Lamy deve ser eleito hoje para um segundo mandato à frente da Organização Mundial do Comércio (OMC). Ele é o único candidato e ontem passou por uma sessão de perguntas com governos de todo o mundo. A meta de Lamy será a de concluir, em seus próximos quatro anos, a Rodada Doha, lançada em 2001 e que ainda não conseguiu chegar a um entendimento. O processo foi lançado com o objetivo de abrir mercados e corrigir as distorções no comércio agrícola mundial. Mas as diferenças entre países emergentes e ricos sobre como essa liberalização deveria ocorrer acabou impedindo um acordo.
Ontem, em um discurso perante os 152 países da OMC, Lamy deixou claro que sua ideia vai além de concluir a Rodada Doha. Uma das preocupações da entidade é com a proliferação de acordos de comércio entre países. O temor é de que, com quase 400 acordos em vigor ou sendo negociados até 2010, o sistema multilateral seria profundamente minado.
"Em relação aos acordos de livre comércio regionais, é difícil ver como tão amplas concessões e compromissos são feitos hoje sem qualquer consequência no contexto internacional", disse. "Se somos sérios em relação à manutenção do princípio da nação mais favorecida, deveríamos pensar de forma coletiva alguma maneira de conseguir multilateralizar concessões feitas nos acordos de livre comércio", disse. O princípio da nação mais favorecida é o principal pilar da OMC e exige que o benefício dado por um país a outro seja estendido a todos.

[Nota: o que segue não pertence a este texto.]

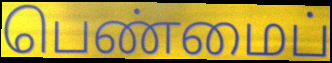
பெண்மைப்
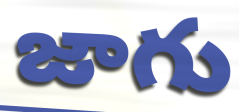
జాగు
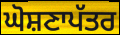
ਘੋਸ਼ਣਾਪੱਤਰ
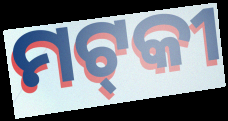
ମଟ୍‌କୀ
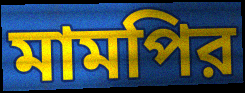
মামপির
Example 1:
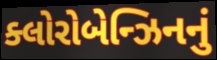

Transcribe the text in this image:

ક્લોરોબેન્ઝિનનું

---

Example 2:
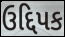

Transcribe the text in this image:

ઉદ્દિપક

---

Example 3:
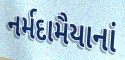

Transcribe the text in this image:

નર્મદામૈયાનાં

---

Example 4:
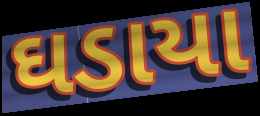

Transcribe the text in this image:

ઘડાયા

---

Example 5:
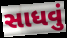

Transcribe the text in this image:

સાધવું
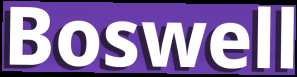
Boswell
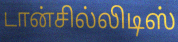
டான்சில்லிடிஸ்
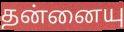
தன்னையு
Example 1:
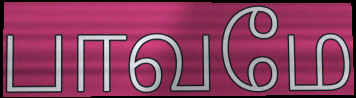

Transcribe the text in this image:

பாவமே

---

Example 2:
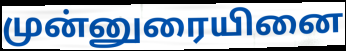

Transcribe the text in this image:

முன்னுரையினை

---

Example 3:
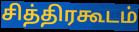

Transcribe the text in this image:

சித்திரகூடம்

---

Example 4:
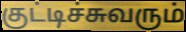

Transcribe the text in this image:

குட்டிச்சுவரும்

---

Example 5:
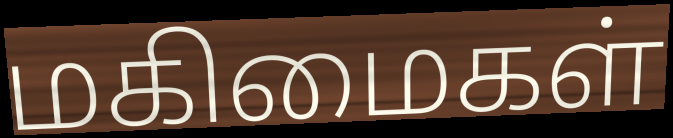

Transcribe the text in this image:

மகிமைகள்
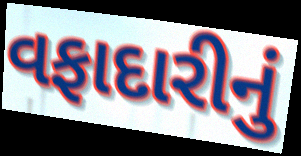
વફાદારીનું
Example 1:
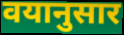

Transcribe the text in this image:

वयानुसार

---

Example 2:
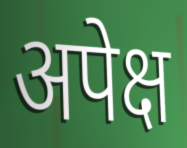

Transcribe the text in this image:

अपेक्ष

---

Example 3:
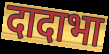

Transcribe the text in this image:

दादाभा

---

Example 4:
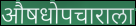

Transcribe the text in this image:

औषधोपचाराला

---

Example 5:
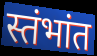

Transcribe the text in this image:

स्तंभांत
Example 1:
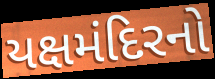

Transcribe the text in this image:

યક્ષમંદિરનો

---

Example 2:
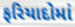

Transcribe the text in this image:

ફરિયાદોમાં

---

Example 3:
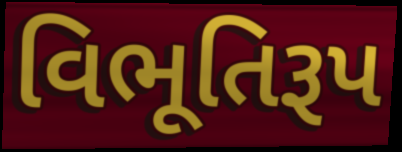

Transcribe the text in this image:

વિભૂતિરૂપ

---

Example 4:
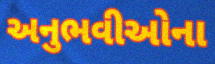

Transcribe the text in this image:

અનુભવીઓના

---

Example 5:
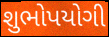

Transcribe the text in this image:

શુભોપયોગી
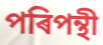
পৰিপন্থী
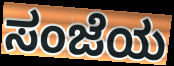
ಸಂಜೆಯ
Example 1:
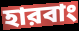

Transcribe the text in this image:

হারবাং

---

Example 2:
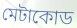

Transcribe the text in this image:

মেটাকোড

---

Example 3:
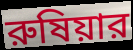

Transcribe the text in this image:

রুষিয়ার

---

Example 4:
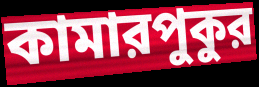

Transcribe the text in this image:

কামারপুকুর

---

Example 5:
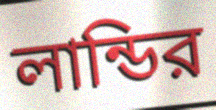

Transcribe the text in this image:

লান্ডির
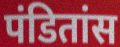
पंडितांस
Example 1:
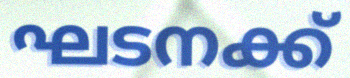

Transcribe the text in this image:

ഘടനക്ക്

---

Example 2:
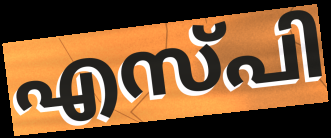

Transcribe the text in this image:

എസ്പി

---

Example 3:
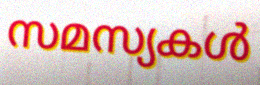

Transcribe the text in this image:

സമസ്യകൾ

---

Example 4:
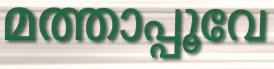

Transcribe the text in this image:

മത്താപ്പൂവേ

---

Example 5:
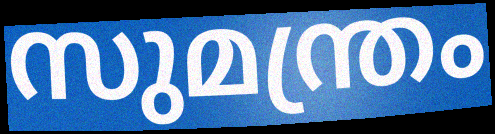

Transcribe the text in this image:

സുമന്ത്രം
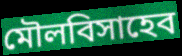
মৌলবিসাহেব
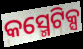
କସ୍ମେଟିକ୍ସ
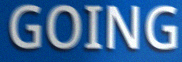
GOING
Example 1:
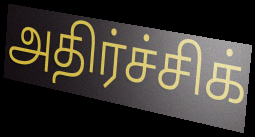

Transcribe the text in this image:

அதிர்ச்சிக்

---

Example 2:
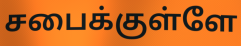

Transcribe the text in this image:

சபைக்குள்ளே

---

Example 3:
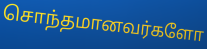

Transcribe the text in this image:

சொந்தமானவர்களோ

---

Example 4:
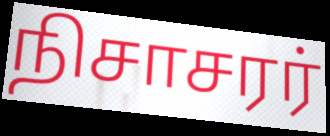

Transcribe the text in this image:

நிசாசரர்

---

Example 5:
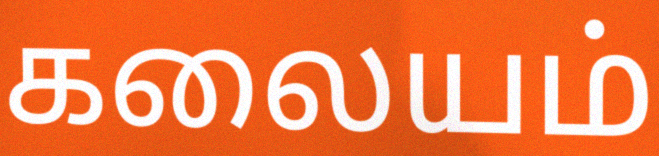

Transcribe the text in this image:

கலையம்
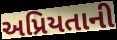
અપ્રિયતાની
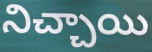
నిచ్చాయి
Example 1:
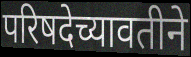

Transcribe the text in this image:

परिषदेच्यावतीने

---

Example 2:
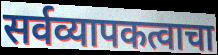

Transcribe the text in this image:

सर्वव्यापकत्वाचा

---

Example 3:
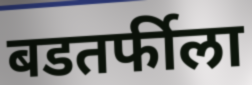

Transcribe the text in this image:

बडतर्फीला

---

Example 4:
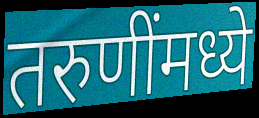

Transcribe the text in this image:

तरुणींमध्ये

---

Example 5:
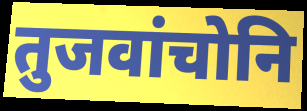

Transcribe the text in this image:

तुजवांचोनि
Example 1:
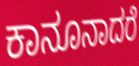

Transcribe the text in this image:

ಕಾನೂನಾದರೆ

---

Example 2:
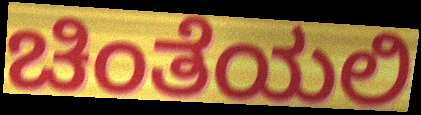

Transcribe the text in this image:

ಚಿಂತೆಯಲಿ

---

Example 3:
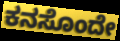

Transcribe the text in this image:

ಕನಸೊಂದೇ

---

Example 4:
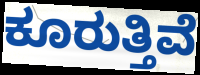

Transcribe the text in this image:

ಕೂರುತ್ತಿವೆ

Nos últimos anos, diante da paralisia da Rodada Doha, países passaram a buscar acordos bilaterais. A ideia levantada por Lamy, portanto, é de que todos os acordos de livre comércio entre países sejam estendidos para as demais economias. Para diplomatas, isso dificilmente ocorreria. Na prática, um acordo entre Brasil e países árabes teria de ser estendido para os Estados Unidos, Europa e China. O Brasil, por outro lado, se beneficiaria de acordos entre outros países.
Mas o governo não viu a proposta com bons olhos. O Mercosul é uma união aduaneira e, portanto, não seria afetado pela proposta. Mas a realidade é que o Brasil e os demais países do bloco negociam uma série de acordos de livre comércio. O Mercosul negocia com a Índia, já fechou com Israel, com os países do Golfo Pérsico e com vários países latino-americanos.
O que mais preocupa o governo é que o projeto de integração sul-americana passaria necessariamente por acordos de livre comércio entre os países da região. Pela proposta de Lamy, isso teria de ser estendido a todo o mundo em uma fase seguinte. Para o Itamaraty, a lógica da negociação seria totalmente modificada. Blocos como o Nafta - Canadá, Estados Unidos e Mexico -, estariam condenados. Os americanos ainda têm acordos com Chile, Cingapura, Israel e Jordânia.
Lamy ainda insistiu que a própria OMC teria de ser reformada. Uma das formas de fazer isso seria por meio de um entendimento de que não seria necessário que todos os setores da economia mundial entrem em acordo para que um tratado de comércio seja assinado. Na prática, isso significaria que acordos sobre serviços financeiros ou agricultura pudessem ser fechados antes mesmo de um acordo final envolvendo todos.
A ideia é de que isso acabaria facilitando as negociações, hoje completamente paralisadas. Outra proposta é de que a secretaria da OMC ganhasse novos poderes para poder apresentar propostas de acordos. Hoje, são os governos que fazem sugestões.
A OMC ainda confirmou para o início de maio a primeira reunião com o representante de Comércio da Casa Branca, Ron Kirk, em Genebra. Até agora, a Casa Branca não deu qualquer indicação do que será sua política comercial.